WHAT IS EXPECTED:
Which real people are named in the filmmaker interview below? List every one, but leave out the character from the film.

PASSAGE:
Basilicata filmmakers Angelo Troiano, Sergio Ragone and Giuseppe Marco Albano with their David di Donatello Award.

Basilicata filmmakers Angelo Troiano, Sergio Ragone and Giuseppe Marco Albano with their David di Donatello Award.

 

Born in Bernalda, a small town in the province of Matera, Angelo Troiano grew up watching the work of American directors like Francis Ford Coppola, whose grandfather is from the same town. When he was a child, Troiano’s mother took him to the local Cineplex to see cinematic masterpieces. However, he didn’t hear his calling to be a filmmaker until he was well into his teens.

In 2008, he started Basiliciak, a small production company funded solely by contributions from supporters. He produced three films with Basiliciak, including the highly acclaimed short film, “AnnA,” which was directed by his friend and business partner, Giuseppe Marco Albano. That partnership has grown and flourished over the years. Their most recent production is the short film, “Thriller,” about a Pugliese youngster who overcomes the financial hardships of his city by impersonating his idol, Michael Jackson. The film was catapulted into the limelight after winning Italian cinema’s most prestigious honor, the David di Donatello. Co-produced by the pair’s close friend, Huffington Post journalist and fellow filmmaker Sergio Ragone, the Lucano trio travels throughout Italy, presenting their award-winning film to enthusiastic audiences.

Thanks to social media, I’ve been connected with these filmmakers for years and I’ve watched their progress with each new project. I was so happy to see the huge success of “Thriller,” so I contacted Angelo Troiano for an interview. I found a well-spoken young man truly passionate about his work and his origins. I asked him about this phenomenon called “Thriller,” and the filmmaking boom currently taking place in his beautiful region of Basilicata.

Fra Noi: First, tell me about the story of this boy, the protagonist in your short film, “Thriller.”

AT: Michele is a huge fan of Michael Jackson to the point of dressing up and moving like him every moment of the day. The film takes place in Taranto, located in the southern region of Puglia. There, everyone recognizes his talent and they know it’s just a matter of time before he ends up on television. But when that day finally comes, his father is unable to accompany him on the trip to the studios due to a workers’ strike. The boy uses his imagination to come up with a solution to keep him from losing his dream. It’s a story of hope in a city that has so much to offer beyond the current issues related to the environment and health.

FN: This film has been embraced by audiences all over Italy. What do you think are the qualities of this story that make it so loved?

AT: Well as I said, it is a story of hope, from the perspective of someone surrounded by many other problems. I believe this aspect has moved people the most, from the citizens of Taranto to people all over Italy and parts of Europe. It also has an erratic pace as its tough subject matter alternates with some hilarious moments. I believe that Giuseppe Marco Albano really created a complete recipe.

FN: Tell me about your evening at the David di Donatello awards.

AT: It was obviously a unique and unforgettable emotion. I just hope the protagonist’s debut made an impact on Italian cinema. It was hard for us to believe that we actually won this prestigious award, but compliment after compliment from all the actors, directors and producers present made us realized that our dream had come true, and that it was a new starting point to do even more. Then to shake hands and speak with a legend like Quentin Tarantino, I think it was the icing on the cake. It was an unexpected turn of events and that will remain forever in our hearts.

DATASET EXTRACT:
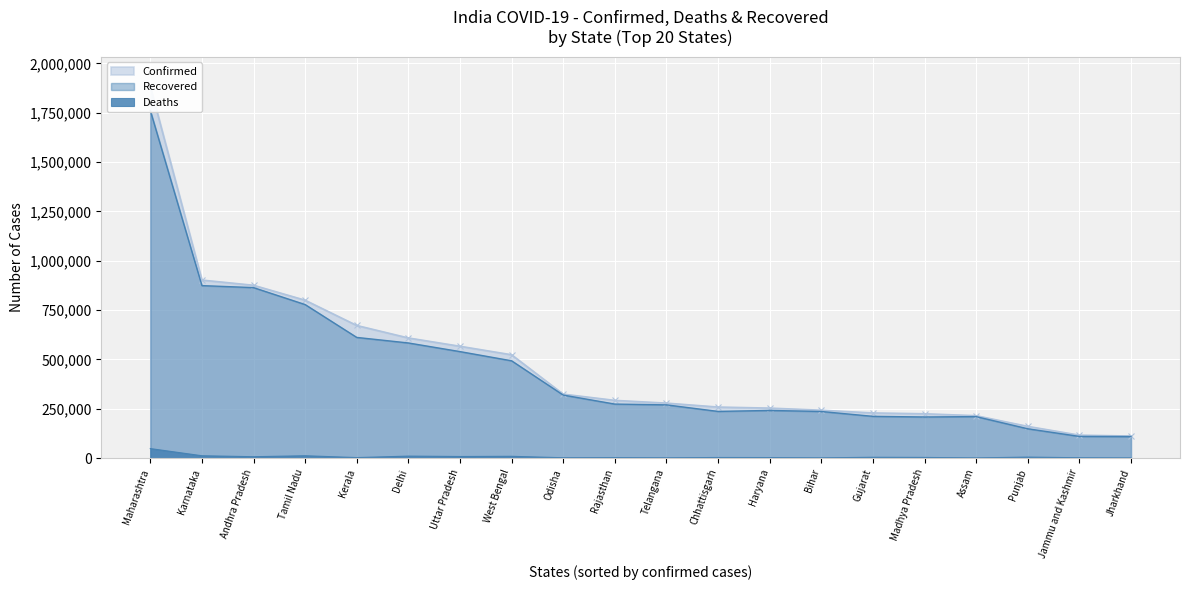

The confirmed series shows 237296 at West Bengal. True or false?

False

ANSWER BOX:
- Angelo Troiano
- Sergio Ragone
- Giuseppe Marco Albano
- Francis Ford Coppola
- Michael Jackson
- Quentin Tarantino